[Stored records]
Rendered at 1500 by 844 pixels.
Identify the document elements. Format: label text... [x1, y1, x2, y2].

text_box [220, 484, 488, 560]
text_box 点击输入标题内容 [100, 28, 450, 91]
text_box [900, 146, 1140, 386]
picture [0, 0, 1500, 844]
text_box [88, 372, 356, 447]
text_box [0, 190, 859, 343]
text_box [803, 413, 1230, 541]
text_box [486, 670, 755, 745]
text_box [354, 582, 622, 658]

---

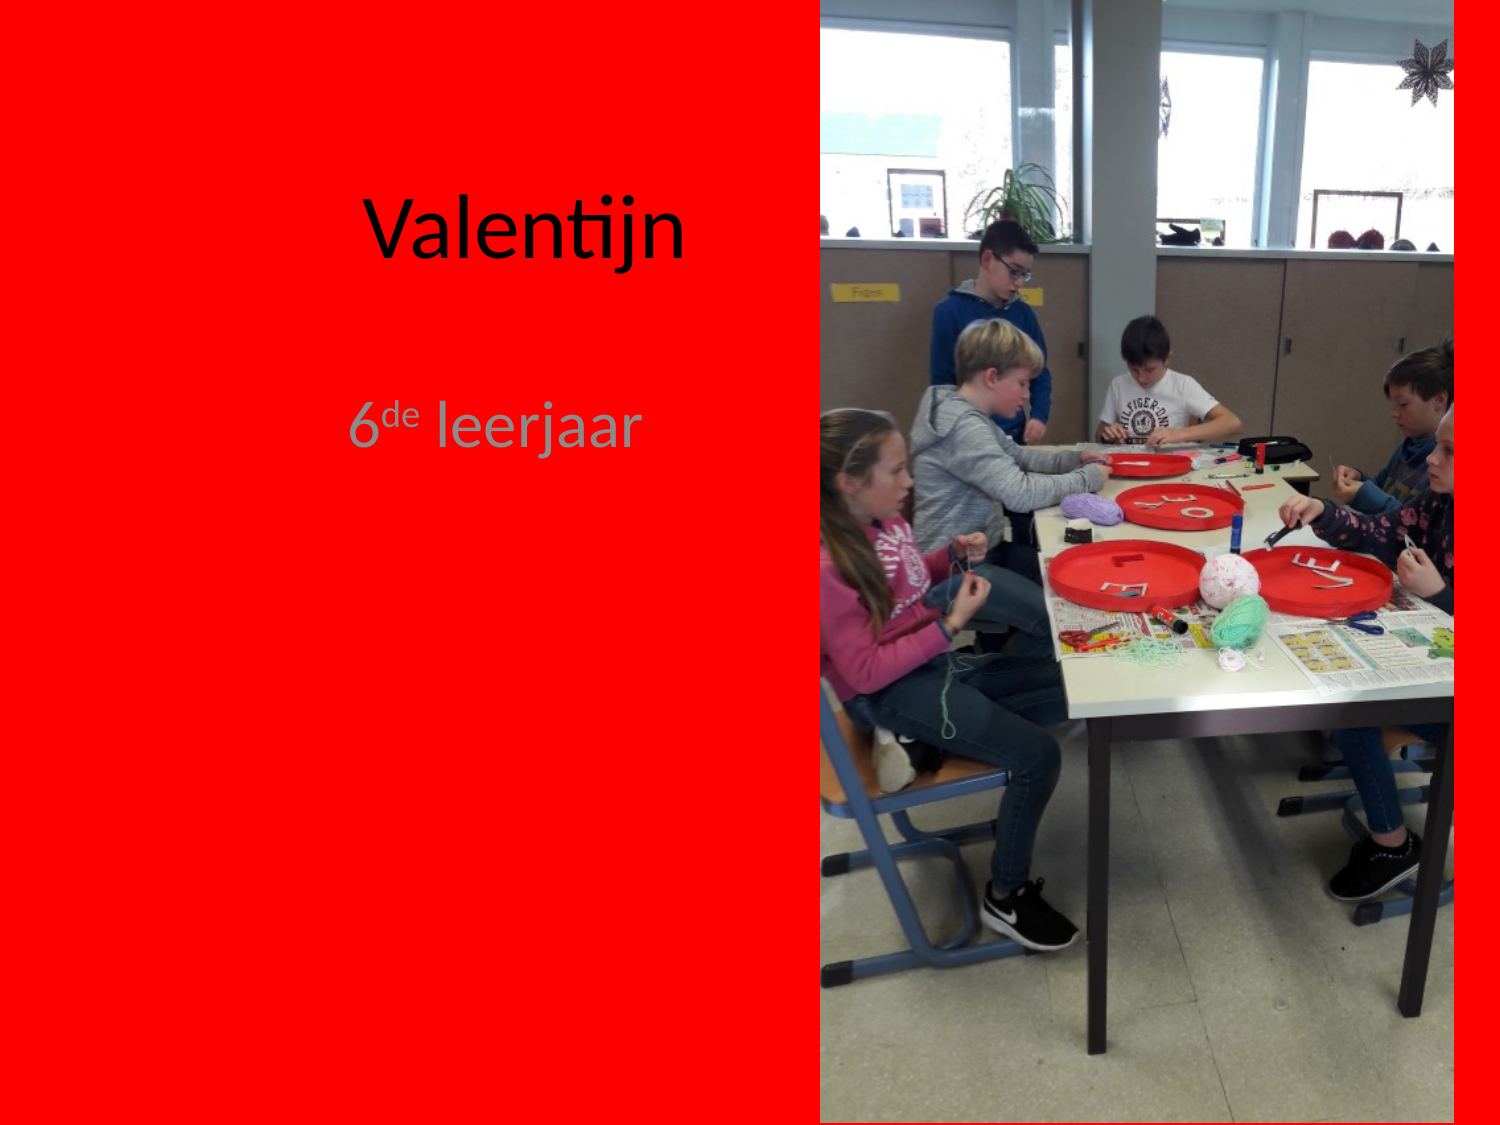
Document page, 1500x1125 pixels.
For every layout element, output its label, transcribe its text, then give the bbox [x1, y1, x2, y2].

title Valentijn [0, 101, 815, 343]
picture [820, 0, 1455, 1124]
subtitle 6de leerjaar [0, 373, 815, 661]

...

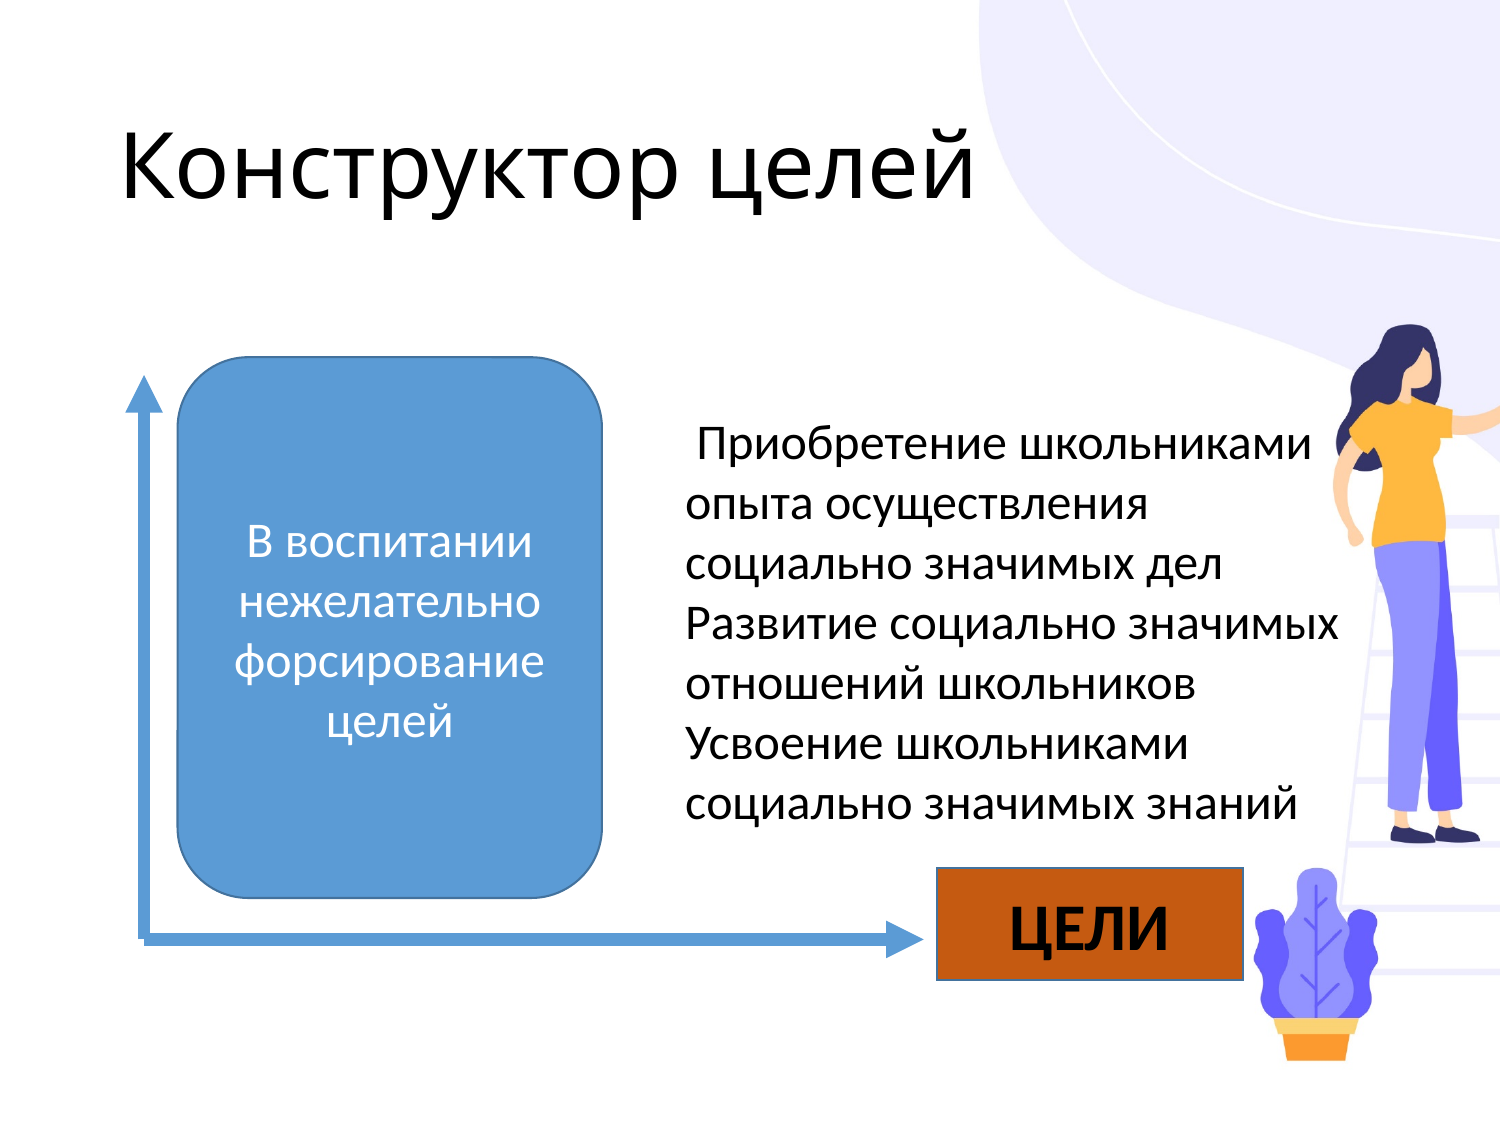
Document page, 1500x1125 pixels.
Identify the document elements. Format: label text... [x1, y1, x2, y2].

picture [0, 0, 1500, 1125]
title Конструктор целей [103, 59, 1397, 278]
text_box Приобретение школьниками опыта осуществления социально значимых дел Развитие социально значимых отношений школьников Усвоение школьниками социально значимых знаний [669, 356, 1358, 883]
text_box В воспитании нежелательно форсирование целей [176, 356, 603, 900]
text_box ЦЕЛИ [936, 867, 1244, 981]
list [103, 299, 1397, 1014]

#### Exercise prompt
An exact, complete copy of the lines above from the one with "text_box [900, 146, 1140, 386]" through the one with "text_box [354, 582, 622, 658]" is the whole answer.

#### Task solution
text_box [900, 146, 1140, 386]
picture [0, 0, 1500, 844]
text_box [88, 372, 356, 447]
text_box [0, 190, 859, 343]
text_box [803, 413, 1230, 541]
text_box [486, 670, 755, 745]
text_box [354, 582, 622, 658]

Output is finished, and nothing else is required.